PROBLEM: In every one of the records below, change "devastating" to "severe" and write out all the lines again, otherwise unchanged. Leave out the pictures.

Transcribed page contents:
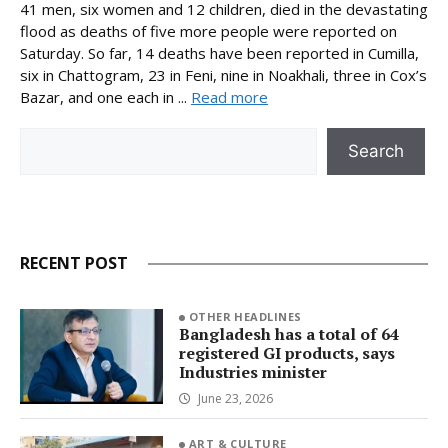
41 men, six women and 12 children, died in the devastating
flood as deaths of five more people were reported on
Saturday. So far, 14 deaths have been reported in Cumilla,
six in Chattogram, 23 in Feni, nine in Noakhali, three in Cox’s
Bazar, and one each in ...
Read more
Search
Search
RECENT POST
OTHER HEADLINES
Bangladesh has a total of 64
registered GI products, says
Industries minister
June 23, 2026
ART & CULTURE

TASK RESPONSE:
41 men, six women and 12 children, died in the severe
flood as deaths of five more people were reported on
Saturday. So far, 14 deaths have been reported in Cumilla,
six in Chattogram, 23 in Feni, nine in Noakhali, three in Cox’s
Bazar, and one each in ...
Read more
Search
Search
RECENT POST
OTHER HEADLINES
Bangladesh has a total of 64
registered GI products, says
Industries minister
June 23, 2026
ART & CULTURE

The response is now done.